# Western uni-mount 6.6 night hawk and back drag edge



## dj89 (Oct 16, 2008)

Sole my jeep don"t need the plow any more Western uni-mount 6.6 night hawk and back drag edge great plow works very well, Nighthawk lights are much better than stock, and there is a back drag edge that makes drive ways very fast. Mount and wire is there for a 99 wrangler. Looking for $2500. can load in to a truck, Deliver for a $1.50 a mile. 7166798163 call of text thanks Jordan


----------



## WhitePlowr (Jan 8, 2011)

still for sale? got pictures?


----------



## dj89 (Oct 16, 2008)

Yes it is,


----------



## WhitePlowr (Jan 8, 2011)

how did you hook the night hawks up and was the back drag edge custom or factory?


----------



## dj89 (Oct 16, 2008)

There just wired up to the old harrness, the back drag edge is custom and done right, its on a pin so it can move.
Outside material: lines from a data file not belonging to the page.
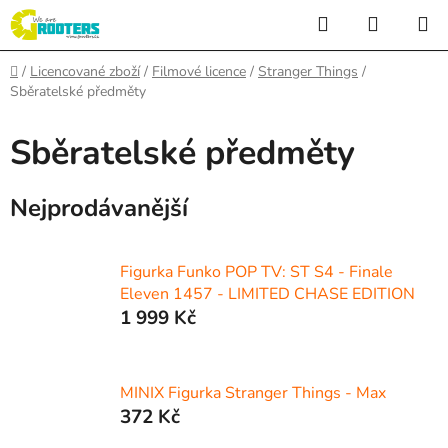
Přejít
Hledat
NÁKUP
na
KOŠÍK
obsah
Domů
/
Licencované zboží
/
Filmové licence
/
Stranger Things
/
Sběratelské předměty
Sběratelské předměty
Nejprodávanější
Figurka Funko POP TV: ST S4 - Finale
Eleven 1457 - LIMITED CHASE EDITION
1 999 Kč
MINIX Figurka Stranger Things - Max
372 Kč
Both work great. Way better then factory


----------



## WhitePlowr (Jan 8, 2011)

got any pics of backdrag and pin set up ? thanks


----------



## dj89 (Oct 16, 2008)

I can send some to a cell phone if you want to pm me your number, or a email addy.


----------



## dj89 (Oct 16, 2008)

I can send some to a cell phone if you want to pm me your number, or a email addy.


----------



## Reggie (Jun 26, 2010)

dj89;1293135 said:


> I can send some to a cell phone if you want to pm me your number, or a email addy.


Can you email me pics?


----------



## dj89 (Oct 16, 2008)

the photo above is the only one i have right now, but if you send me your email or phone number i can end you some more, anything you want?


----------



## Reggie (Jun 26, 2010)

dj89;1305319 said:


> the photo above is the only one i have right now, but if you send me your email or phone number i can end you some more, anything you want?


I'd like to get photos of the back drag edge & pin set up.

My email is: [email protected]


----------



## jcpate (Feb 4, 2011)

Still for Sale?? Location? Im in Michigan. [email protected] email please


----------